*What to produce:* Without the pictures, set down everything in the listing exactly.

══ Task input

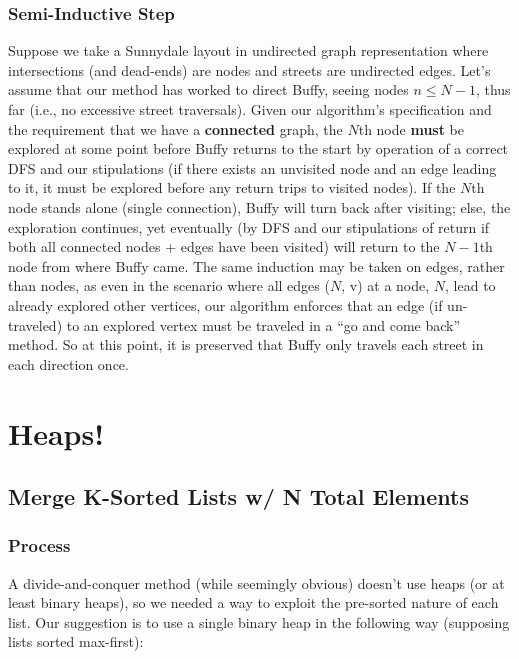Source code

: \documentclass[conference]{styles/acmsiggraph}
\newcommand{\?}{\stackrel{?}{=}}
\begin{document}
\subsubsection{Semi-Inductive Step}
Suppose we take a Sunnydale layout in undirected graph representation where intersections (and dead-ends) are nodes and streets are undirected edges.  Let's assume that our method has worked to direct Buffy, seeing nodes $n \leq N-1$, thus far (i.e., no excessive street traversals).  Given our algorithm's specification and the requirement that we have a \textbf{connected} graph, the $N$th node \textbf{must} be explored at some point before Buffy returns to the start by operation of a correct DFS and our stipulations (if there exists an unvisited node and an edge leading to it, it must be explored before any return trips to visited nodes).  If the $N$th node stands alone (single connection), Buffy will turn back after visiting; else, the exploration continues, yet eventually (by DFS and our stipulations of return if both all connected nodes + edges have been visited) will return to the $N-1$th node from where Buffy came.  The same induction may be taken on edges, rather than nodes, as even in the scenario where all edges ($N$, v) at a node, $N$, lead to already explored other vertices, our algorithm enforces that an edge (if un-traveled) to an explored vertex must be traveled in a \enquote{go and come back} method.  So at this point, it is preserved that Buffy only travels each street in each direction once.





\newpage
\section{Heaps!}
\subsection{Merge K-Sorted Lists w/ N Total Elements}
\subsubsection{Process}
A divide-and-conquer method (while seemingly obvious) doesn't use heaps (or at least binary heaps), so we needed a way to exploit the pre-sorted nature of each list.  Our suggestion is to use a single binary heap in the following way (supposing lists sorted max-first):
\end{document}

════

*Answer section:*
Source code

: \documentclass[conference]{styles/acmsiggraph}
\newcommand{\?}{\stackrel{?}{=}}
\begin{document}
\subsubsection{Semi-Inductive Step}
Suppose we take a Sunnydale layout in undirected graph representation where intersections (and dead-ends) are nodes and streets are undirected edges.  Let's assume that our method has worked to direct Buffy, seeing nodes $n \leq N-1$, thus far (i.e., no excessive street traversals).  Given our algorithm's specification and the requirement that we have a \textbf{connected} graph, the $N$th node \textbf{must} be explored at some point before Buffy returns to the start by operation of a correct DFS and our stipulations (if there exists an unvisited node and an edge leading to it, it must be explored before any return trips to visited nodes).  If the $N$th node stands alone (single connection), Buffy will turn back after visiting; else, the exploration continues, yet eventually (by DFS and our stipulations of return if both all connected nodes + edges have been visited) will return to the $N-1$th node from where Buffy came.  The same induction may be taken on edges, rather than nodes, as even in the scenario where all edges ($N$, v) at a node, $N$, lead to already explored other vertices, our algorithm enforces that an edge (if un-traveled) to an explored vertex must be traveled in a \enquote{go and come back} method.  So at this point, it is preserved that Buffy only travels each street in each direction once.





\newpage
\section{Heaps!}
\subsection{Merge K-Sorted Lists w/ N Total Elements}
\subsubsection{Process}
A divide-and-conquer method (while seemingly obvious) doesn't use heaps (or at least binary heaps), so we needed a way to exploit the pre-sorted nature of each list.  Our suggestion is to use a single binary heap in the following way (supposing lists sorted max-first):
\end{document}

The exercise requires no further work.